Now the king made an extra effort to visit camps and field positions, wearing combat fatigues, often with a pistol on one hip and a walkie-talkie on the other. The press generously published photographs showing Bhumibol shooting carbines, M-16s, and larger machine guns from forward bases. Queen Sirikit was frequently at his side, likewise clothed in army greens and posing with a carbine. The elite group of soldiers headed for Vietnam became her “Queen’s Rangers.”
Prince Vajiralongkorn joined the family militarization as well. Before being sent off to England to study in January 1966, he was, at 13, named a sublieutenant in all three armed services. Whenever he returned to Thailand on holiday he put on a field uniform and accompanied his father to BPP and army camps. At 15 he participated in military basic training and learned to shoot sidearms. Not long after, he graduated to large-caliber machine guns and grenade launchers. The palace released photographs of father and son shooting together, and the prince learned how to dismantle, clean, and reassemble various weapons.

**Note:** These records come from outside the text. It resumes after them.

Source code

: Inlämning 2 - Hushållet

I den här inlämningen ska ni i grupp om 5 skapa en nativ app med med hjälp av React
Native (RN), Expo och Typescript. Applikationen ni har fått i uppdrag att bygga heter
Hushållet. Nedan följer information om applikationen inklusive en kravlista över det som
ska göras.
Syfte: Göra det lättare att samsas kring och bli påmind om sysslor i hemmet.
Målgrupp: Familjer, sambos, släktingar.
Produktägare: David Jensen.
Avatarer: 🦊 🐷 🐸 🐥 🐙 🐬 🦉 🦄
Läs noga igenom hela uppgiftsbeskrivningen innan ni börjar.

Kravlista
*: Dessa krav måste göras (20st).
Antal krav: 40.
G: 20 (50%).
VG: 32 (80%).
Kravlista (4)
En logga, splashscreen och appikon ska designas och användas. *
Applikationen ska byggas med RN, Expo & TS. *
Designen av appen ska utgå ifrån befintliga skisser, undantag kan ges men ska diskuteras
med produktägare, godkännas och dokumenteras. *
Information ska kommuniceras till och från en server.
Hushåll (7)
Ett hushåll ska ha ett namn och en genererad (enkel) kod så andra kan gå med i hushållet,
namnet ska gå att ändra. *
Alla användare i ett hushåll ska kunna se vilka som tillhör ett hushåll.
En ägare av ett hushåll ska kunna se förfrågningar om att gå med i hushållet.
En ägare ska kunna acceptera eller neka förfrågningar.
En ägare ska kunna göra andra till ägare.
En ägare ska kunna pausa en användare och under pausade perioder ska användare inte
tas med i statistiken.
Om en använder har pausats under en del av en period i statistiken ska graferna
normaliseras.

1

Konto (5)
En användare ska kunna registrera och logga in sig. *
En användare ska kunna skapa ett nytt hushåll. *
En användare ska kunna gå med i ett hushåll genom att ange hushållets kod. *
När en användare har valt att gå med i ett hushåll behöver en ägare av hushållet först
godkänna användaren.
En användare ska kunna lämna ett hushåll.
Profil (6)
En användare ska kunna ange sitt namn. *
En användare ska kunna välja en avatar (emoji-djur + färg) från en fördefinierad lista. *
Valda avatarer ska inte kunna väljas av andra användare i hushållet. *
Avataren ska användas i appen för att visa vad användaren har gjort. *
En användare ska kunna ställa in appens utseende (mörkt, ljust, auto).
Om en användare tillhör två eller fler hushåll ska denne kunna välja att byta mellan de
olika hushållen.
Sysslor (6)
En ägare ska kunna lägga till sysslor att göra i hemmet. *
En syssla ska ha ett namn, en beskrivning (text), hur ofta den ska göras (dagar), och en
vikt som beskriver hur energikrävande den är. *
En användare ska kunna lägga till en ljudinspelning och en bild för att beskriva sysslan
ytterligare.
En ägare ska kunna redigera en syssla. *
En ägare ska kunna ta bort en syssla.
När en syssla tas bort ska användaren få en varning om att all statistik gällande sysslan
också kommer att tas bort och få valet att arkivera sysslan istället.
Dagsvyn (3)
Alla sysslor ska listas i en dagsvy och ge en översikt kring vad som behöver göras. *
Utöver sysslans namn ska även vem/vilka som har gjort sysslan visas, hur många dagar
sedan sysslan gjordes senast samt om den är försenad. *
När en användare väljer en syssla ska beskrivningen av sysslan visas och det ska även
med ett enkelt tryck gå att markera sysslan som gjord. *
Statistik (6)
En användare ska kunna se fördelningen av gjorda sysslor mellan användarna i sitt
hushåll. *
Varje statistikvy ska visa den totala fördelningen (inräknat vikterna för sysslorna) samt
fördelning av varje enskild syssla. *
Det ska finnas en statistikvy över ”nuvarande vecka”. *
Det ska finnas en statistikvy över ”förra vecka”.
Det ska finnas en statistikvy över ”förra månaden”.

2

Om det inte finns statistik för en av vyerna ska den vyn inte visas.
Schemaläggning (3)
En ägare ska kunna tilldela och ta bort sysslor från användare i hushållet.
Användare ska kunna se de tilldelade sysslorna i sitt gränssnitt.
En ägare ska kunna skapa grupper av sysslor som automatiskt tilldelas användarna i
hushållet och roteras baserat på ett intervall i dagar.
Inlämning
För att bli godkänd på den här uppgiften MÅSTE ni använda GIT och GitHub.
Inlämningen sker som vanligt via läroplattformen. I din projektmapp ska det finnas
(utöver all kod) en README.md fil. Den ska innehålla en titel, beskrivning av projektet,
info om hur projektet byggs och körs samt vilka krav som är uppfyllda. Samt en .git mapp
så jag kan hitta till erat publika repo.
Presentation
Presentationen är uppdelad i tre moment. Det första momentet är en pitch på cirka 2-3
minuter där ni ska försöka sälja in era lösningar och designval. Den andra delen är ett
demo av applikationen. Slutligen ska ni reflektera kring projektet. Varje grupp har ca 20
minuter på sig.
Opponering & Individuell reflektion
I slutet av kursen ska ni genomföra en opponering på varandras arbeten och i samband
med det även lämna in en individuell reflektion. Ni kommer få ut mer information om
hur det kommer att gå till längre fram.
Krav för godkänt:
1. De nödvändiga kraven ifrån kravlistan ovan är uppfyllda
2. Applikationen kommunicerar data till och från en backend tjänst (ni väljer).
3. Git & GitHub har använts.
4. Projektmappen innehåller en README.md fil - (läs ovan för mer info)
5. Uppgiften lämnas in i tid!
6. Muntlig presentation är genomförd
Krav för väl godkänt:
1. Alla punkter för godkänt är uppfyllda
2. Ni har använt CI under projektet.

Showing he recognized the social roots of the insurgency, Bhumibol also ratcheted up his development initiatives. His keystone project was the Hup Kapong area near Hua Hin. Despite the construction of roads and small reservoirs, farming wasn’t taking off. The reason, Bhumibol observed, was that the people themselves weren’t determined enough to overcome poverty. He had expected them to achieve bucolic farming lives once they were provided with the means, but they didn’t work together, he noted. Instead, as soon as roads and other facilities were built, some sold their property to land speculators. It was a cycle that deeply vexed the king all his life: when offered fast cash for their land, peasants took the money and moved to the city or to other state-owned lands, only to end up poor again.

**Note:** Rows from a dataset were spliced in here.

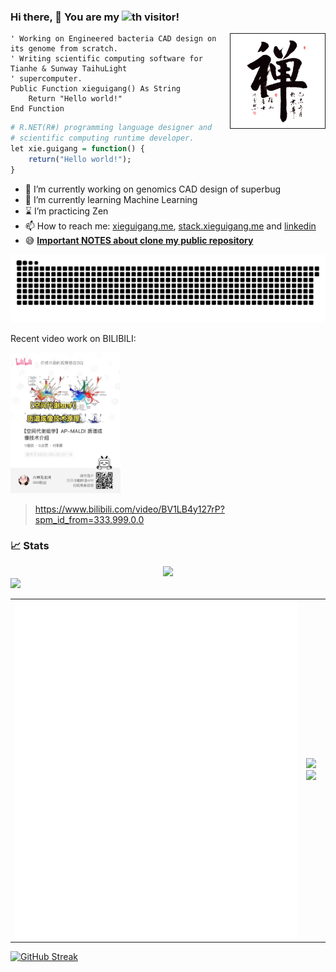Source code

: ### Hi there, 👋 You are my ![](https://profile-counter.glitch.me/xieguigang/count.svg)th visitor!

<a href="http://www.fxl1950.com/shufa/details-250.html">
<img src=".github/zen_fxl1950.png" width="30%" align="right" border="1px" />
</a>

```vbnet
' Working on Engineered bacteria CAD design on its genome from scratch. 
' Writing scientific computing software for Tianhe & Sunway TaihuLight 
' supercomputer.
Public Function xieguigang() As String
    Return "Hello world!"
End Function
```

```r
# R.NET(R#) programming language designer and 
# scientific computing runtime developer.
let xie.guigang = function() {
    return("Hello world!");
}
```

<!--
**xieguigang/xieguigang** is a ✨ _special_ ✨ repository because its `README.md` (this file) appears on your GitHub profile.-->

- 🔭 I’m currently working on genomics CAD design of superbug
- 🌱 I’m currently learning Machine Learning
- ⌛  I’m practicing Zen
- 📫 How to reach me: [xieguigang.me](http://xieguigang.me/), [stack.xieguigang.me](https://stack.xieguigang.me/) and [linkedin](https://www.linkedin.com/in/xie-guigang-8573b1109/)
- 😅 <strong><span style="color: red;"><a href="https://github.com/xieguigang/xieguigang/blob/master/repo.md">**Important NOTES about clone my public repository**</a></span></strong>

<img src=".github/github-user-contribution.svg" />

Recent video work on BILIBILI: 

<a href="https://www.bilibili.com/video/BV1LB4y127rP?spm_id_from=333.999.0.0">
<img src=".github/QR_APMALDI-MSImaging.jpg" width="35%" />
</a>

> https://www.bilibili.com/video/BV1LB4y127rP?spm_id_from=333.999.0.0

### 📈 Stats
<div align="center">
   <img src="https://github-profile-trophy.vercel.app/?username=xieguigang&theme=flat&no-frame=true&margin-w=30" />
</div>

<!--START_SECTION:waka-->
<!--END_SECTION:waka-->

<!-- https://github.com/vn7n24fzkq/github-profile-summary-cards -->
<img src="https://github-profile-summary-cards.vercel.app/api/cards/profile-details?username=xieguigang&theme=vue" />

<!--
<figure>
    <a href="https://wakatime.com/@xieguigang">
        <img width="400px;" src="https://wakatime.com/share/@xieguigang/5e0d3440-e829-4446-8425-43c457be44ce.svg" /></a>
    </figure>
-->

<!--
[![xieguigang's wakatime stats](https://github-readme-stats.vercel.app/api/wakatime?username=xieguigang&layout=compact)](https://github.com/anuraghazra/github-readme-stats)
-->

|||
|--|--|
|![](metrics.additional.svg)|![](https://github-readme-stats.vercel.app/api?username=xieguigang&show_icons=true&hide_border=true&count_private=true&layout=compact)![](https://github-profile-summary-cards.vercel.app/api/cards/most-commit-language?username=xieguigang&theme=vue)|


[![GitHub Streak](https://streak-stats.demolab.com?user=xieguigang&theme=vue)](https://git.io/streak-stats)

As a way of combating the cycle, in 1967 the king introduced to Hup Kapong the idea of a village farming cooperative modeled on an Israeli kibbutz. If it worked, he wanted the program copied around the countryside, as in Israel, converting poor land into miracle farms while boosting unity and national security. First he communalized the land at Hup Kapong. Using royal and government funds, land was purchased and merged with other land already owned in the community, and then marked out for group farm plots. Ultimately, 120 families shared some 4,000 acres as joint owners, so no one could sell it off. Palace, government, and military officials under the king’s direction improved the soil, constructed irrigation facilities, introduced cash crops that mixed well with rice cultivation, and taught the people new farming methods. They helped set up community credit, buying, and marketing cooperatives, and they installed power and water infrastructure. Merit-seeking Thai businessmen and the Israeli government donated supplies and equipment. With all the inputs, it could hardly fail.